**TASK DIRECTIONS:** Give back the entries that follow exactly as written. Any picture gets left out.

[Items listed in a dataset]
···
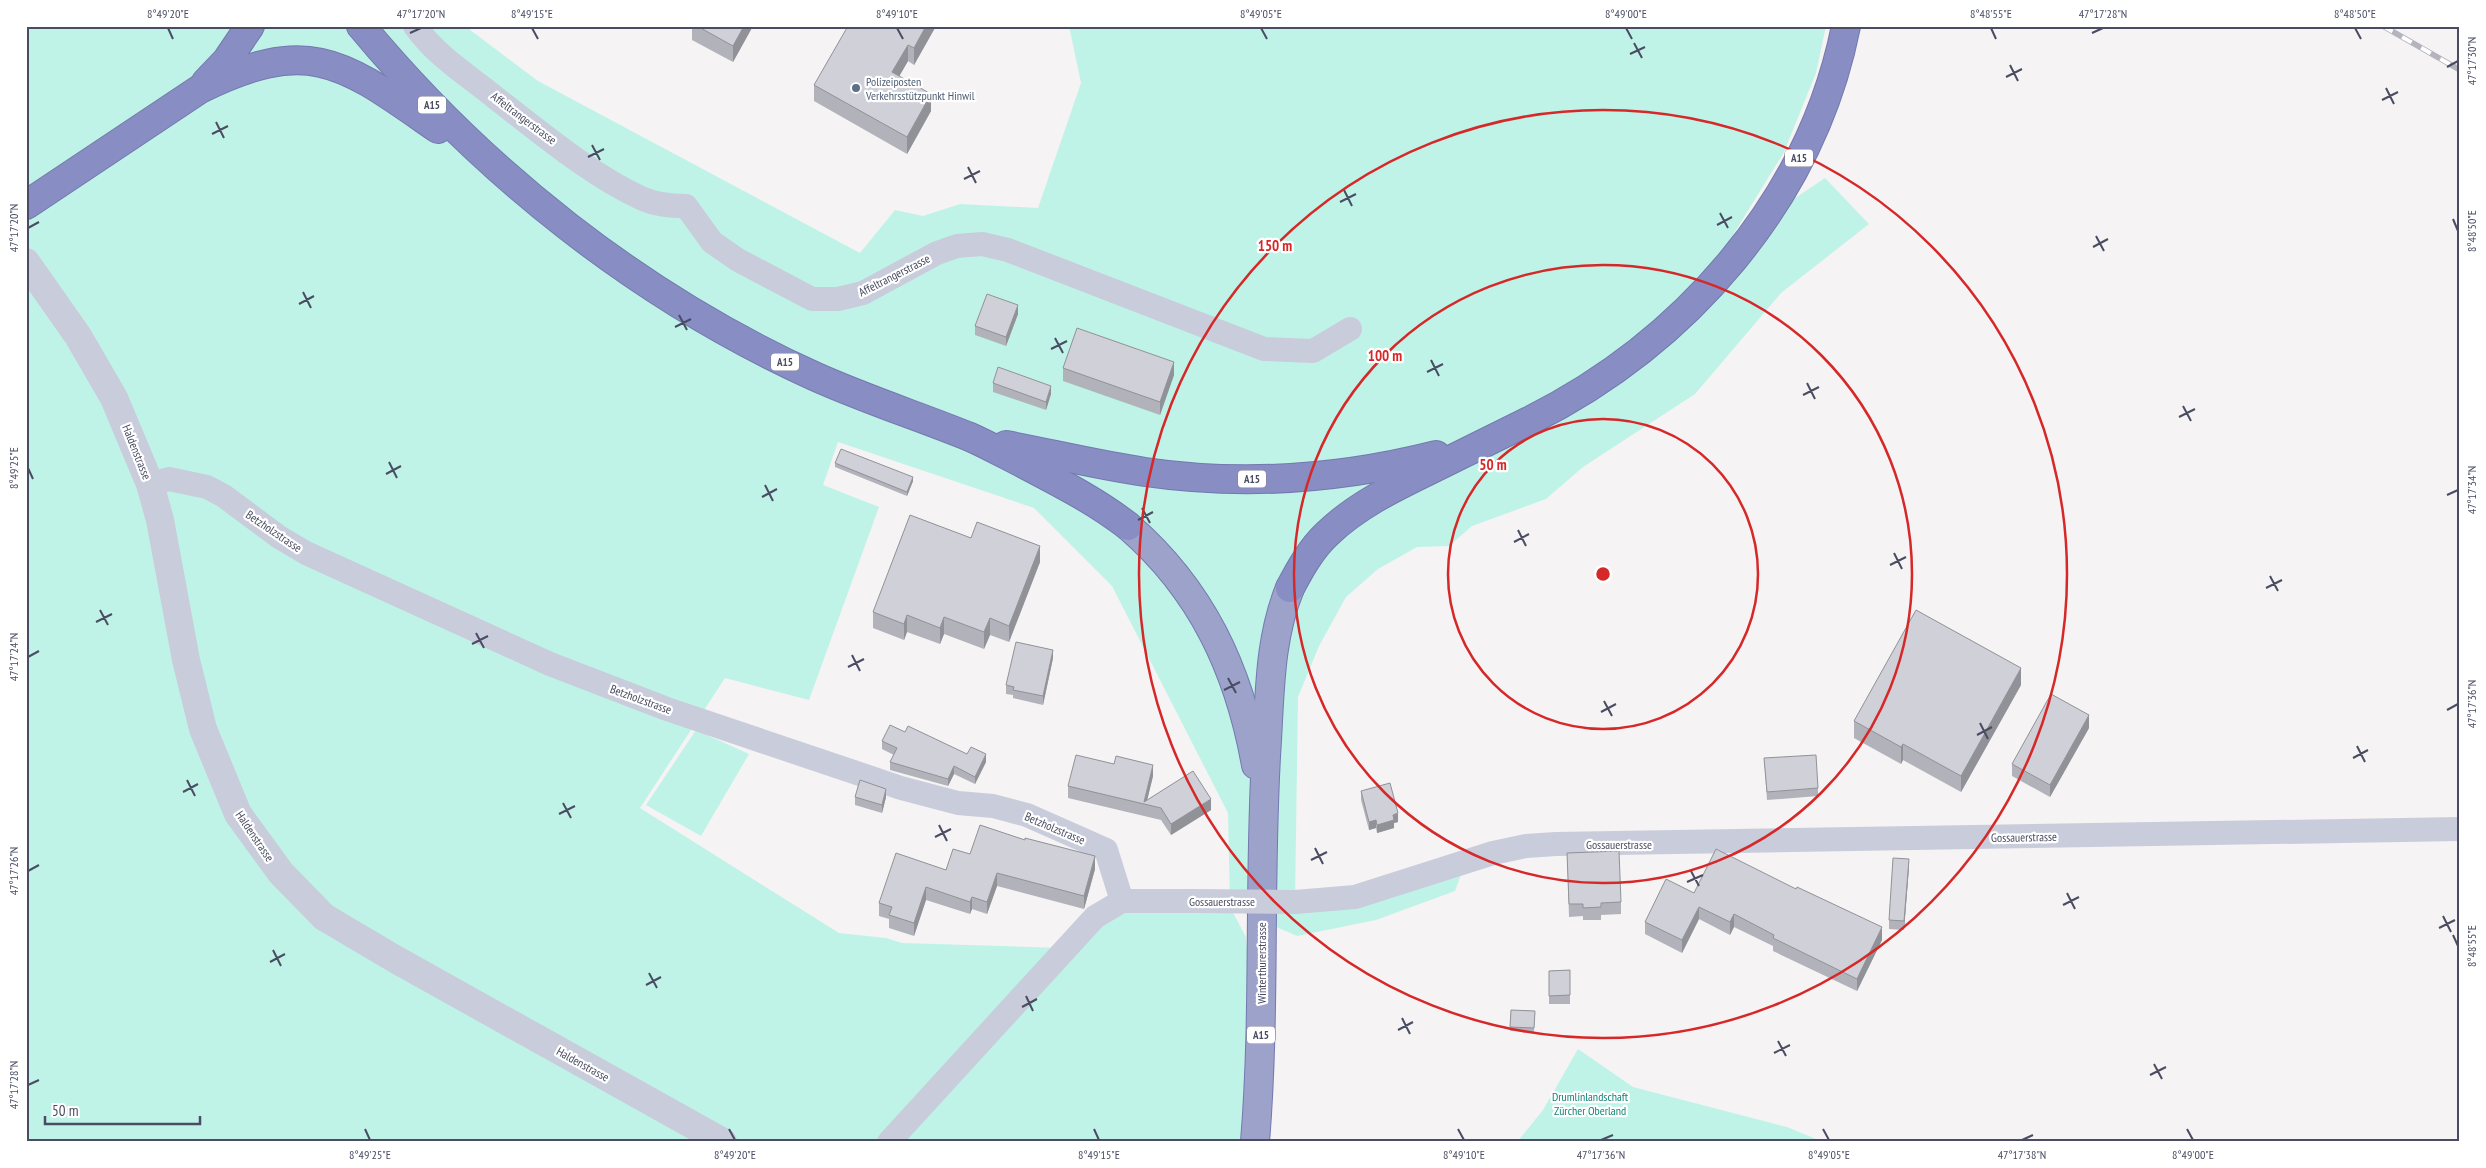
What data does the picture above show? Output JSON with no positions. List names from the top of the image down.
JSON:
{
  "streets": {
    "highway": ["A15", "Winterthurerstrasse"],
    "street": [
      "Affeltrangerstrasse",
      "Haldenstrasse",
      "Betzholzstrasse",
      "Gossauerstrasse"
    ]
  },
  "crossings": [
    ["A15", "Winterthurerstrasse"],
    ["Haldenstrasse", "Betzholzstrasse"],
    ["Betzholzstrasse", "Gossauerstrasse"]
  ],
  "parks": ["Drumlinlandschaft Zürcher Oberland"],
  "places": ["Polizeiposten Verkehrsstützpunkt Hinwil"],
  "scale_bar": "50 m",
  "coordinates": [
    "8°49'20\"E",
    "47°17'20\"N",
    "8°49'15\"E",
    "8°49'10\"E",
    "8°49'05\"E",
    "8°49'00\"E",
    "8°48'55\"E",
    "47°17'28\"N",
    "8°48'50\"E",
    "47°17'30\"N",
    "8°49'25\"E",
    "47°17'34\"N",
    "47°17'24\"N",
    "47°17'36\"N",
    "47°17'26\"N",
    "47°17'38\"N"
  ],
  "rings": ["150 m", "100 m", "50 m"]
}
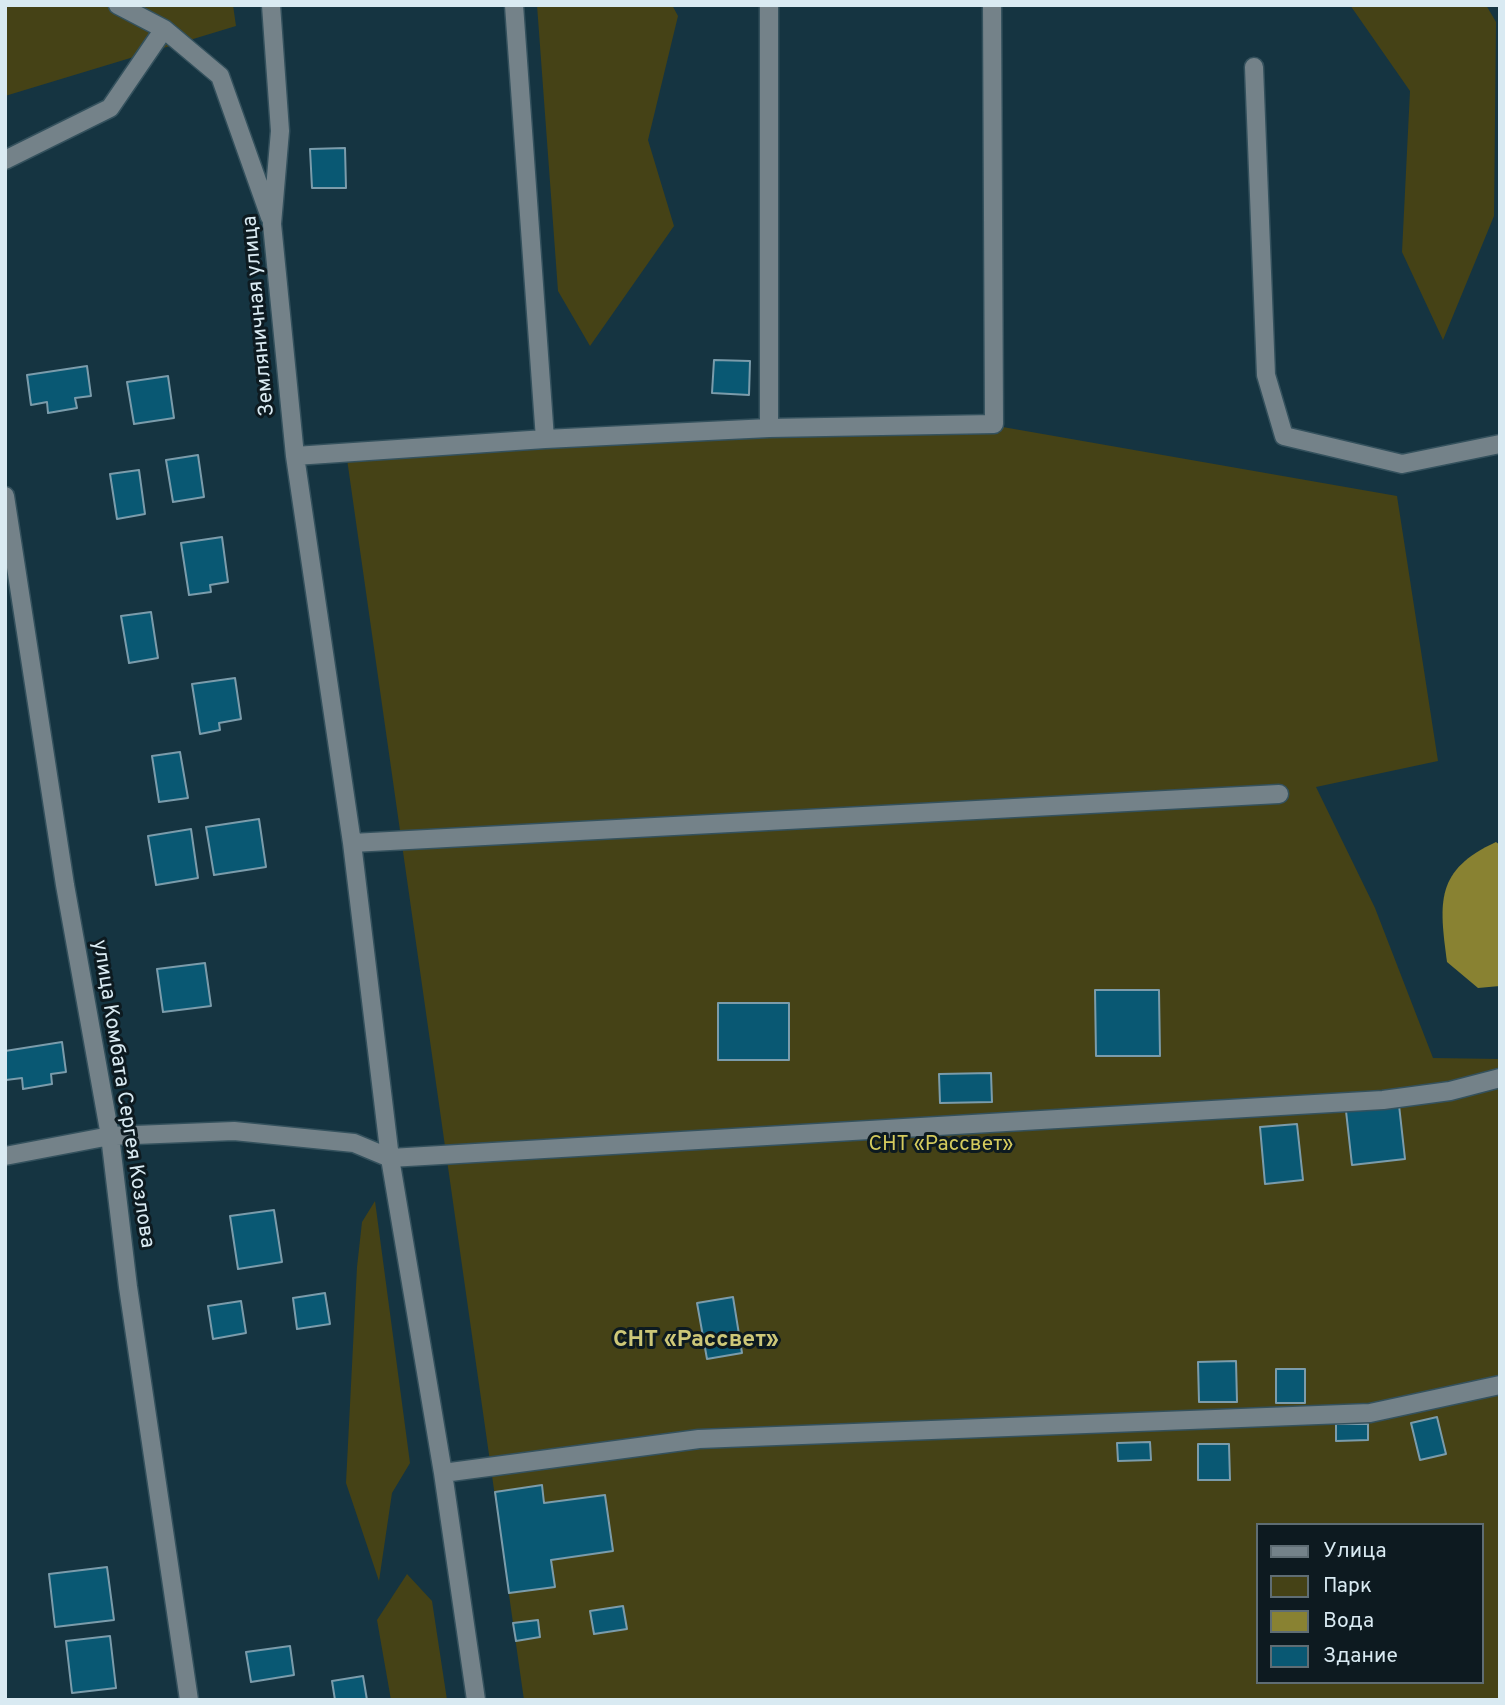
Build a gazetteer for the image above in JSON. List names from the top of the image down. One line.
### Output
{"streets":{"street":["Земляничная улица","улица Комбата Сергея Козлова"]},"districts":["СНТ «Рассвет»"],"parks":["СНТ «Рассвет»"],"legend":["Улица","Парк","Вода","Здание"]}
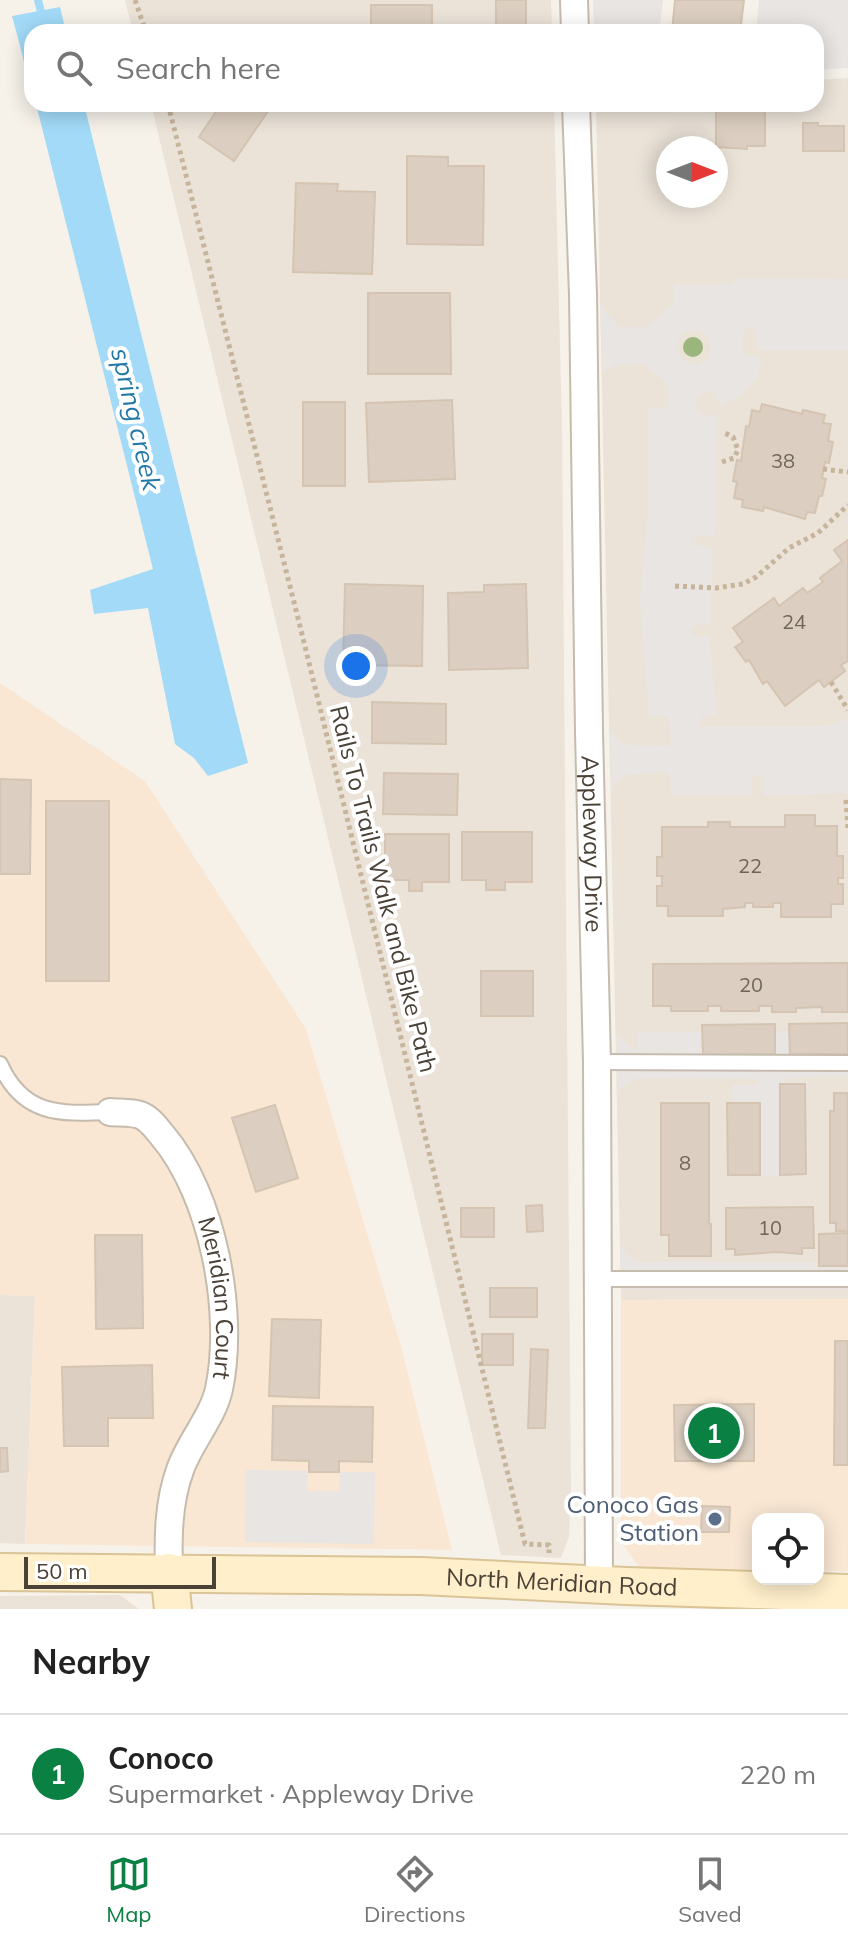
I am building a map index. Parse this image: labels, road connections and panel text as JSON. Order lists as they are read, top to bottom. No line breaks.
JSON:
{"streets":{"street":["Appleway Drive","Meridian Court","North Meridian Road"],"path":["Rails To Trails Walk and Bike Path"]},"crossings":[["Appleway Drive","North Meridian Road"],["Meridian Court","North Meridian Road"]],"water":["spring creek"],"places":["Conoco Gas Station"],"house_numbers":["38","24","22","20","8","10"],"scale_bar":"50 m","north":"right","page":{"search":"Search here","pins":"1","scale":"50 m","heading":"Nearby","list":[{"mark":"1","name":"Conoco","note":"Supermarket · Appleway Drive","value":"220 m"}],"nav":["Map","Directions","Saved"]}}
···
**ANSWER:**
What data does the picture above show? Output JSON with no positions. List names from the top of the image down.
JSON:
{
  "streets": {
    "highway": ["A15", "Winterthurerstrasse"],
    "street": [
      "Affeltrangerstrasse",
      "Haldenstrasse",
      "Betzholzstrasse",
      "Gossauerstrasse"
    ]
  },
  "crossings": [
    ["A15", "Winterthurerstrasse"],
    ["Haldenstrasse", "Betzholzstrasse"],
    ["Betzholzstrasse", "Gossauerstrasse"]
  ],
  "parks": ["Drumlinlandschaft Zürcher Oberland"],
  "places": ["Polizeiposten Verkehrsstützpunkt Hinwil"],
  "scale_bar": "50 m",
  "coordinates": [
    "8°49'20\"E",
    "47°17'20\"N",
    "8°49'15\"E",
    "8°49'10\"E",
    "8°49'05\"E",
    "8°49'00\"E",
    "8°48'55\"E",
    "47°17'28\"N",
    "8°48'50\"E",
    "47°17'30\"N",
    "8°49'25\"E",
    "47°17'34\"N",
    "47°17'24\"N",
    "47°17'36\"N",
    "47°17'26\"N",
    "47°17'38\"N"
  ],
  "rings": ["150 m", "100 m", "50 m"]
}
Build a gazetteer for the image above in JSON. List names from the top of the image down. One line.
### Output
{"streets":{"street":["Земляничная улица","улица Комбата Сергея Козлова"]},"districts":["СНТ «Рассвет»"],"parks":["СНТ «Рассвет»"],"legend":["Улица","Парк","Вода","Здание"]}
I am building a map index. Parse this image: labels, road connections and panel text as JSON. Order lists as they are read, top to bottom. No line breaks.
JSON:
{"streets":{"street":["Appleway Drive","Meridian Court","North Meridian Road"],"path":["Rails To Trails Walk and Bike Path"]},"crossings":[["Appleway Drive","North Meridian Road"],["Meridian Court","North Meridian Road"]],"water":["spring creek"],"places":["Conoco Gas Station"],"house_numbers":["38","24","22","20","8","10"],"scale_bar":"50 m","north":"right","page":{"search":"Search here","pins":"1","scale":"50 m","heading":"Nearby","list":[{"mark":"1","name":"Conoco","note":"Supermarket · Appleway Drive","value":"220 m"}],"nav":["Map","Directions","Saved"]}}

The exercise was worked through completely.